___ Supplied entries ___
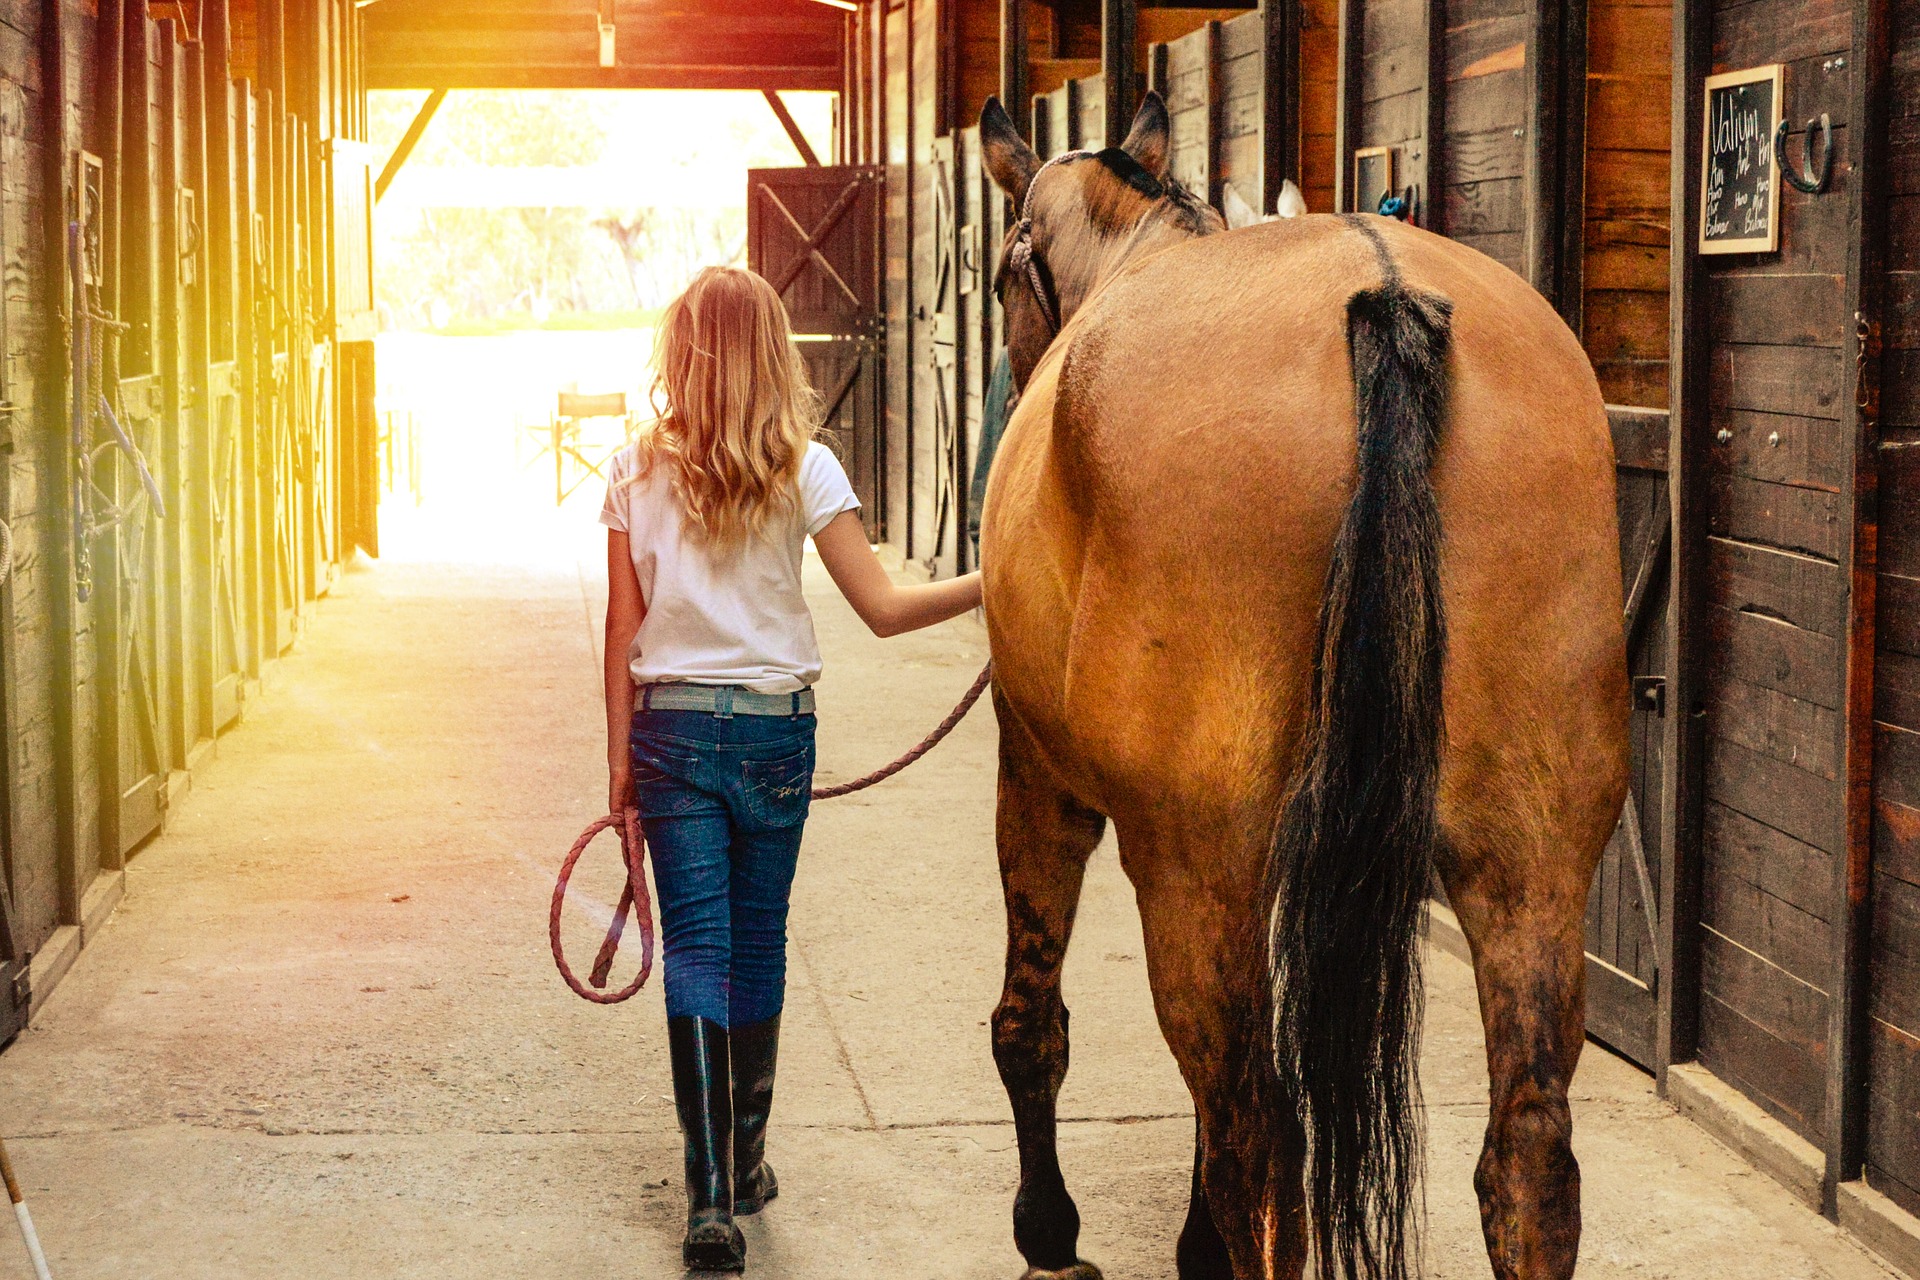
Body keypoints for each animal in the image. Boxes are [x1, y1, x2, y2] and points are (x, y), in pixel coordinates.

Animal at [975, 92, 1620, 1280]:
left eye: (1003, 275)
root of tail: (1384, 296)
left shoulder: (1037, 776)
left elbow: (1030, 1023)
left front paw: (1048, 1230)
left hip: (1195, 868)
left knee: (1258, 1141)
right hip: (1532, 865)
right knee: (1527, 1154)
___
#### [Work required]
All lines from the listing above that include "left" should be shown.

#### [Answer section]
left eye: (1003, 275)
left shoulder: (1037, 776)
left elbow: (1030, 1023)
left front paw: (1048, 1230)
left hip: (1195, 868)
left knee: (1258, 1141)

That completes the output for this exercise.